##### FRAGMENTO PROPORCIONADO #####
El Nuevo Herald y su desacertada opinión

La insertó el sábado 19 de diciembre en su página editorial tratando de contestar lo dicho 24 horas antes por el mandatario cubano sobre el primer aniversario de un conocido y trascendental acercamiento bilateral.

Su texto llama a Raúl Castro “gobernante” y no presidente como hace el resto de la comunidad internacional.
Luego de presentar su credencial lo citan reclamando a Washington eliminar políticas del pasado con vistas a lograr la normalización de los nexos entre ambos países.

Y aquí el editorial del periódico  de Miami se atreve a decir: “si vamos a eliminar políticas del pasado debemos hacerlo de ambas partes”.

Como, por ejemplo, ¿que Cuba levante algún bloqueo económico, comercial y financiero a Estados Unidos?

¿O que lo indemnice por pérdidas impuestas a este que sobrepasan holgadamente el millón de millones de dólares?

Aceptando la sugerencia del Nuevo Herald también podría eliminarse el proyecto de fomentar la democracia en Estados Unidos, sobre todo cuando los tiroteos pululan en sus calles y escuelas.

Asimismo la Ley de Ajuste norteamericano que estimula salidas ilegales desde su territorio.

¿O cerrarse las transmisiones no autorizadas internacionalmente de radio y televisión enfiladas desde Cuba hacia Estados Unidos?

Naturalmente que en esas últimas exigencias hay mucho de hipotético, porque La Habana jamás ha procedido así –ni lo hará- contra su gran vecino del Norte.

De ahí que no resulte necesario demandar a La Habana el cierre de una base naval en suelo estadounidense porque carece de tal imposición.

La decencia y el respeto a lo ajeno tienen sus frutos, helos aquí.

Suficiente, por ahora, para contestar el editorial que el Nuevo Herald publicó contra Cuba y su presidente, Raúl Castro Ruz.
##### MATERIAL PROPORCIONADO #####
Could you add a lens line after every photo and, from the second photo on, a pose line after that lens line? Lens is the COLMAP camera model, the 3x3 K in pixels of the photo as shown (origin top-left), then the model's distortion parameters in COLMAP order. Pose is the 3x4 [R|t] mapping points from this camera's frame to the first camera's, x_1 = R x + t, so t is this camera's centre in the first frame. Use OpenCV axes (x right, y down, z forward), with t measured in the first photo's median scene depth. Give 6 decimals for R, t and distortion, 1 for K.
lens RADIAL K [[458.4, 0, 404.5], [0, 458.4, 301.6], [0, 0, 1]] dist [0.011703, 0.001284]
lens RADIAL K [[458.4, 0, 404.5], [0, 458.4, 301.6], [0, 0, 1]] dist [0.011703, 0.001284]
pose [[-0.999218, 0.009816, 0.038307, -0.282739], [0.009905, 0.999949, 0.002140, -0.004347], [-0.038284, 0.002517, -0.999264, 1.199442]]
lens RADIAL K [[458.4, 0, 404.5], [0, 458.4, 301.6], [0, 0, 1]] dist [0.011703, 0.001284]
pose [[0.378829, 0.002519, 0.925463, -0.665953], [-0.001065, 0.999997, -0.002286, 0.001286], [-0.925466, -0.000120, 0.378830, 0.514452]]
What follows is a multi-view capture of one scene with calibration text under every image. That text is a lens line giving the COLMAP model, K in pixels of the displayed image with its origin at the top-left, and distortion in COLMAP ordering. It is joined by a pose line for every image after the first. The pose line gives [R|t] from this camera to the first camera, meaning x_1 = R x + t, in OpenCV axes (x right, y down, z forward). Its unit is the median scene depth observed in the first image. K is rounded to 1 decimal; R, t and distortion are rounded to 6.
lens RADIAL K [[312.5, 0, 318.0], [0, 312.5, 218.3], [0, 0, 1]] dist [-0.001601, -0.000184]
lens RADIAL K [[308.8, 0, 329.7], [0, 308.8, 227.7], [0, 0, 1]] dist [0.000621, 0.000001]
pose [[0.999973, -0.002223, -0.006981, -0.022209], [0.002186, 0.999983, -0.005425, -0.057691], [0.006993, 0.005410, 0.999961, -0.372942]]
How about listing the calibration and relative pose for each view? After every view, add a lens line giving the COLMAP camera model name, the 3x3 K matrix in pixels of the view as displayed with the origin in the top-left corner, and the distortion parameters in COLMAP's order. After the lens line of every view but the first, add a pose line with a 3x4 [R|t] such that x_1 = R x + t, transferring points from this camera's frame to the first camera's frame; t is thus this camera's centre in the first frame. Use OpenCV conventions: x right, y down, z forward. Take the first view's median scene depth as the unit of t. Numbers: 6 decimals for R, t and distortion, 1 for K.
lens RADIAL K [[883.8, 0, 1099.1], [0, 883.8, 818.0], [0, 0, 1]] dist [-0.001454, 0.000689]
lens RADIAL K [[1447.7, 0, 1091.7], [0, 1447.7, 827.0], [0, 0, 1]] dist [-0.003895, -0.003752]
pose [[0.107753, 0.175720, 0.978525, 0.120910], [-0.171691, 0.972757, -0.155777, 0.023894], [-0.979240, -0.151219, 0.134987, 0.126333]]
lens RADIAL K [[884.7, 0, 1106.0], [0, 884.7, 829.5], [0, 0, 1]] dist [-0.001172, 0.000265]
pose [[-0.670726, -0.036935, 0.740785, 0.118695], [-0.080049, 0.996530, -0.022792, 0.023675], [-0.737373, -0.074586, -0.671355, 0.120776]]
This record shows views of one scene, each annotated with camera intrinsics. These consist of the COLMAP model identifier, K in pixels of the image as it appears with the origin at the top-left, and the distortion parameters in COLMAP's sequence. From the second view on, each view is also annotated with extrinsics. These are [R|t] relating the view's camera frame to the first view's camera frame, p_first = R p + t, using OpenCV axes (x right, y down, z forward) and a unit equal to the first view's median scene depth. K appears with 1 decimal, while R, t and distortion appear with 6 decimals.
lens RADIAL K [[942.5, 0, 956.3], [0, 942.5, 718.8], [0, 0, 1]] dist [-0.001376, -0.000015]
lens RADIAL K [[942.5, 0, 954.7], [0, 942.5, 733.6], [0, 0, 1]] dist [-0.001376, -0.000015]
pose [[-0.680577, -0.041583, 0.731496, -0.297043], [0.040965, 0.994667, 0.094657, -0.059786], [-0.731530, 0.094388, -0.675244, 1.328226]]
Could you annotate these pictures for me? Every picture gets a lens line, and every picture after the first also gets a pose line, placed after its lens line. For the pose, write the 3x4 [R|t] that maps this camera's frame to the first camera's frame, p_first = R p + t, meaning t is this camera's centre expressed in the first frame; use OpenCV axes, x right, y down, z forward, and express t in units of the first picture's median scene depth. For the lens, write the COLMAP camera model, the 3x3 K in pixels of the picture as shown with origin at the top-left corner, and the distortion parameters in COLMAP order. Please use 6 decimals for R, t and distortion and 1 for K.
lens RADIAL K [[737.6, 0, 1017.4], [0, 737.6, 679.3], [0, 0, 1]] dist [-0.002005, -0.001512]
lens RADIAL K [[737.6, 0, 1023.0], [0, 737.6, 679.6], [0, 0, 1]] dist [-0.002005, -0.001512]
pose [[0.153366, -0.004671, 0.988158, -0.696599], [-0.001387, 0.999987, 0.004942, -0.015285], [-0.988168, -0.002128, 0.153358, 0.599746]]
#####
* TAREAS:
1. Explica, en una a tres oraciones, por qué el fragmento sobre el editorial de El Nuevo Herald afirma que en sus últimas exigencias hay mucho de hipotético.
2. Cita del fragmento sobre el editorial de El Nuevo Herald el pasaje que va desde "La insertó el" hasta "financiero a Estados Unidos?", ambos incluidos.

* SOLUCIONES:
1. Las últimas exigencias tienen mucho de hipotético porque La Habana jamás ha procedido así contra su gran vecino del Norte. El fragmento añade que tampoco lo hará.

2.
La insertó el sábado 19 de diciembre en su página editorial tratando de contestar lo dicho 24 horas antes por el mandatario cubano sobre el primer aniversario de un conocido y trascendental acercamiento bilateral.

Su texto llama a Raúl Castro “gobernante” y no presidente como hace el resto de la comunidad internacional.
Luego de presentar su credencial lo citan reclamando a Washington eliminar políticas del pasado con vistas a lograr la normalización de los nexos entre ambos países.

Y aquí el editorial del periódico  de Miami se atreve a decir: “si vamos a eliminar políticas del pasado debemos hacerlo de ambas partes”.

Como, por ejemplo, ¿que Cuba levante algún bloqueo económico, comercial y financiero a Estados Unidos?